他想起他剛剛還是面無表情地望向這一邊,他剛剛還在想,生離死別的事情每天都會發生,他剛剛還木讷地默然地忽略過這一切,他剛剛還不知道那個讓那些家屬痛哭的人就是他的合美,而命運怎麽可以這樣子,打他個措不及防,他順着路這樣子走下去,而今明明知道她就在那間白色的屋子裏靜靜地躺着,他花費了很長的時間想清楚為什麽他看不見合美,看到一床的白布蓋在她的身上,他想那樣子合美一定受不了,蓋在布下一定要悶到她,而且醫院的東西有細菌,怎麽可以把這種東西悶住合美,他想走進去抱抱她,可是他走不進去,所以的人都圍坐着,站着堵住了房門,合美的父親坐在中間,有個人扶住他,他一下子好像滄桑了很多很多,蔡環冠說:“叔叔,是我。

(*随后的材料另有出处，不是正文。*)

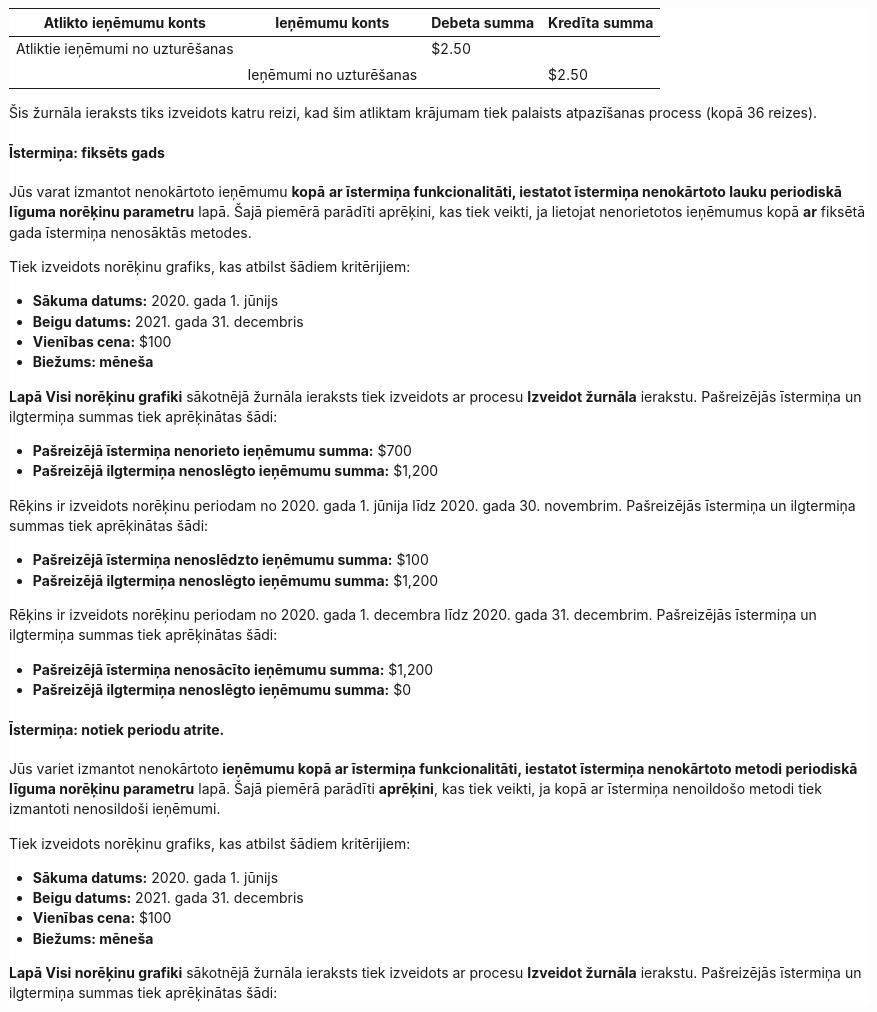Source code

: | Atlikto ieņēmumu konts | Ieņēmumu konts | Debeta summa | Kredīta summa |
|---|---|---|---|
| Atliktie ieņēmumi no uzturēšanas | | $2.50 | |
| | Ieņēmumi no uzturēšanas | | $2.50 |

Šis žurnāla ieraksts tiks izveidots katru reizi, kad šim atliktam krājumam tiek palaists atpazīšanas process (kopā 36 reizes).

#### <a name="short-term-fixed-year"></a>Īstermiņa: fiksēts gads

Jūs varat izmantot nenokārtoto ieņēmumu **kopā** **ar īstermiņa funkcionalitāti, iestatot īstermiņa nenokārtoto lauku periodiskā līguma norēķinu parametru** lapā. Šajā piemērā parādīti aprēķini, kas tiek veikti, ja lietojat nenorietotos ieņēmumus kopā **ar** fiksētā gada īstermiņa nenosāktās metodes.

Tiek izveidots norēķinu grafiks, kas atbilst šādiem kritērijiem:

- **Sākuma datums:** 2020. gada 1. jūnijs
- **Beigu datums:** 2021. gada 31. decembris
- **Vienības cena:** $100
- **Biežums: mēneša**

**Lapā Visi norēķinu grafiki** sākotnējā žurnāla ieraksts tiek izveidots ar procesu **Izveidot žurnāla** ierakstu. Pašreizējās īstermiņa un ilgtermiņa summas tiek aprēķinātas šādi:

- **Pašreizējā īstermiņa nenorieto ieņēmumu summa:** $700
- **Pašreizējā ilgtermiņa nenoslēgto ieņēmumu summa:** $1,200

Rēķins ir izveidots norēķinu periodam no 2020. gada 1. jūnija līdz 2020. gada 30. novembrim. Pašreizējās īstermiņa un ilgtermiņa summas tiek aprēķinātas šādi:

- **Pašreizējā īstermiņa nenoslēdzto ieņēmumu summa:** $100
- **Pašreizējā ilgtermiņa nenoslēgto ieņēmumu summa:** $1,200

Rēķins ir izveidots norēķinu periodam no 2020. gada 1. decembra līdz 2020. gada 31. decembrim. Pašreizējās īstermiņa un ilgtermiņa summas tiek aprēķinātas šādi:

- **Pašreizējā īstermiņa nenosācīto ieņēmumu summa:** $1,200
- **Pašreizējā ilgtermiņa nenoslēgto ieņēmumu summa:** $0

#### <a name="short-term-rolling-periods"></a>Īstermiņa: notiek periodu atrite.

Jūs variet izmantot nenokārtoto **ieņēmumu kopā ar īstermiņa funkcionalitāti, iestatot īstermiņa nenokārtoto metodi periodiskā līguma norēķinu parametru** lapā. Šajā piemērā parādīti **aprēķini**, kas tiek veikti, ja kopā ar īstermiņa nenoildošo metodi tiek izmantoti nenosildoši ieņēmumi.

Tiek izveidots norēķinu grafiks, kas atbilst šādiem kritērijiem:

- **Sākuma datums:** 2020. gada 1. jūnijs
- **Beigu datums:** 2021. gada 31. decembris
- **Vienības cena:** $100
- **Biežums: mēneša**

**Lapā Visi norēķinu grafiki** sākotnējā žurnāla ieraksts tiek izveidots ar procesu **Izveidot žurnāla** ierakstu. Pašreizējās īstermiņa un ilgtermiņa summas tiek aprēķinātas šādi:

”
合美的父親已經不認得他了,只會說:“合美啊——你讓她回來——”
回來?他也想她回來,他多麽想在夢中讓她回來,或者和她一起去。
可是,合美不願意帶上他,他還認得一個人,是合美的姑姑,她靠在一個男人的懷裏,悲痛萬分。他對着合美的姑姑說:“姑姑,是我。”
姑姑看了他一眼,點了點頭,表示知道。
”我想看看合美。”他盡量用平靜的語氣說道。姑姑好像用盡所有的力氣顫抖地說了句:“好——”
姑姑後面的男人說了一句:“讓合美的朋友進去。”
人群自動為他讓出一條小小的通道,他微笑着,離他的合美越來越近了。